Soal 1 ->
Ketik ulang semua baris catatan di bawah tanpa perubahan sedikit pun. Gambarnya jangan dimasukkan ke dalam jawaban.

Sayangnya, kondisi itu seakan menjadi alasan pemerintah kabupaten (pemkab) Sumenep untuk melakukan marjinalisasi. Masyarakat Kepulauan Sapeken hanya sedikit menikmati hasil kekayaan perut bumi mereka. Padahal menurut data hampir 80% PAD Sumenep diperoleh dari lapangan pengeboran minyak dan gas di Sapeken (Pulau Pagerungan Kecil dan Sepanjang).

Maka bukan rahasia lagi jika, kesehatan, transportasi, ekonomi dan pendidikan merupakan masalah serius di masyarakat kepulauan. Alat transportasi tenaga medis dan tenaga pendidik sangatlah minim dan hanya mengandalkan perahu saja. Transportasi ke Jawa dan ke Madura hanya setiap minggu dengan kapal barang dan tidak manusiawi karena tidak mengindahkan keselamartan. Guru-guru sebagian besar dari kabupaten dan biasanya hanya datang sebentar untuk menengok kondisi sekolah, namun tidak pernah betah berlama-lama tinggal di sana . Pelayanan KTP pun baru selesai dalam 4 bulan.

Soal 2 ->
Tentukan apakah setiap pernyataan berikut sesuai dengan teks tentang Kepulauan Sapeken di atas. Jawab ya atau tidak, lalu kutip kata-kata teks yang menentukannya tanpa diubah.
(a) Hampir 80% PAD Sumenep berasal dari pengeboran minyak dan gas di Sapeken.
(b) Transportasi ke Jawa dan Madura tersedia setiap hari.
(c) Pelayanan KTP selesai dalam satu minggu.

Data Acuan ->
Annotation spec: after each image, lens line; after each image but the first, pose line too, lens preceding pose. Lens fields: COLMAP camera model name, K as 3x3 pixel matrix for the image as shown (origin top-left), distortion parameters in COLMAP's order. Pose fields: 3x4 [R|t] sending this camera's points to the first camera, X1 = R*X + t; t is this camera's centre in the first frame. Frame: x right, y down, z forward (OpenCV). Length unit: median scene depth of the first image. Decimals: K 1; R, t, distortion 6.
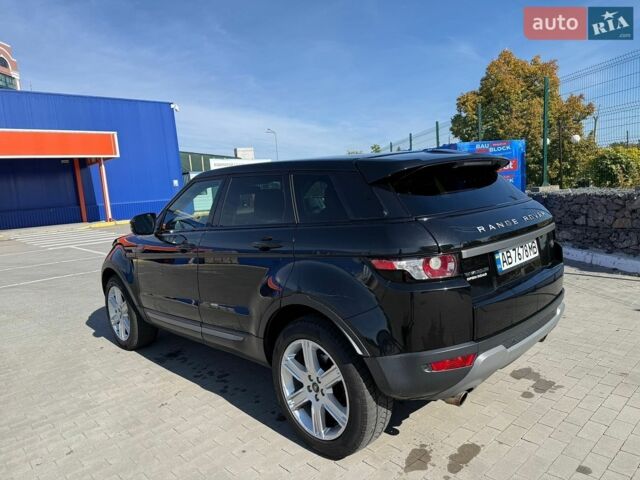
lens RADIAL K [[455.7, 0, 324.0], [0, 455.7, 244.7], [0, 0, 1]] dist [0.052453, -0.059841]
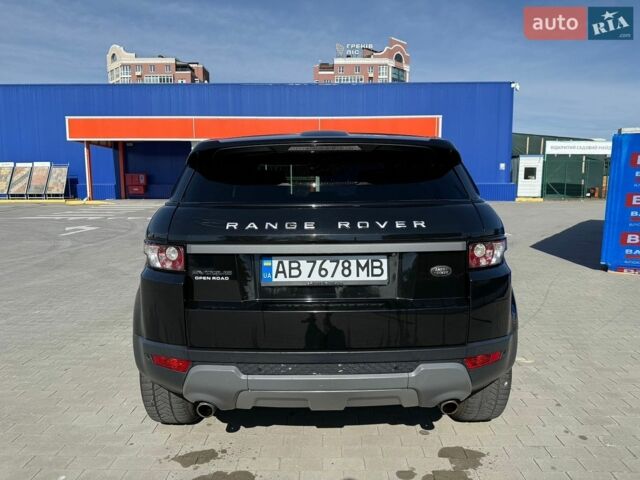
lens RADIAL K [[457.4, 0, 320.0], [0, 457.4, 240.0], [0, 0, 1]] dist [0.049106, -0.057143]
pose [[0.713003, 0.155323, -0.683741, 0.682915], [-0.137157, 0.987213, 0.081235, -0.064673], [0.687615, 0.035860, 0.725189, 0.325330]]
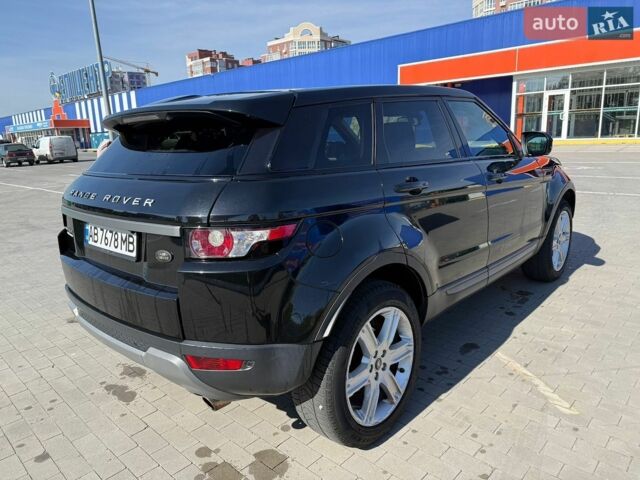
lens RADIAL K [[457.4, 0, 320.0], [0, 457.4, 240.0], [0, 0, 1]] dist [0.049106, -0.057143]
pose [[0.053413, 0.298717, -0.952846, 0.903546], [-0.085111, 0.952098, 0.293712, -0.184307], [0.994939, 0.065409, 0.076279, 0.963712]]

Jawaban Tertulis 1 ->
Annotation spec: after each image, lens line; after each image but the first, pose line too, lens preceding pose. Lens fields: COLMAP camera model name, K as 3x3 pixel matrix for the image as shown (origin top-left), distortion parameters in COLMAP's order. Pose fields: 3x4 [R|t] sending this camera's points to the first camera, X1 = R*X + t; t is this camera's centre in the first frame. Frame: x right, y down, z forward (OpenCV). Length unit: median scene depth of the first image. Decimals: K 1; R, t, distortion 6.
lens RADIAL K [[455.7, 0, 324.0], [0, 455.7, 244.7], [0, 0, 1]] dist [0.052453, -0.059841]
lens RADIAL K [[457.4, 0, 320.0], [0, 457.4, 240.0], [0, 0, 1]] dist [0.049106, -0.057143]
pose [[0.713003, 0.155323, -0.683741, 0.682915], [-0.137157, 0.987213, 0.081235, -0.064673], [0.687615, 0.035860, 0.725189, 0.325330]]
lens RADIAL K [[457.4, 0, 320.0], [0, 457.4, 240.0], [0, 0, 1]] dist [0.049106, -0.057143]
pose [[0.053413, 0.298717, -0.952846, 0.903546], [-0.085111, 0.952098, 0.293712, -0.184307], [0.994939, 0.065409, 0.076279, 0.963712]]

Jawaban Tertulis 2 ->
(a) Ya: "hampir 80% PAD Sumenep diperoleh dari lapangan pengeboran minyak dan gas di Sapeken"
(b) Tidak: "Transportasi ke Jawa dan ke Madura hanya setiap minggu dengan kapal barang"
(c) Tidak: "Pelayanan KTP pun baru selesai dalam 4 bulan."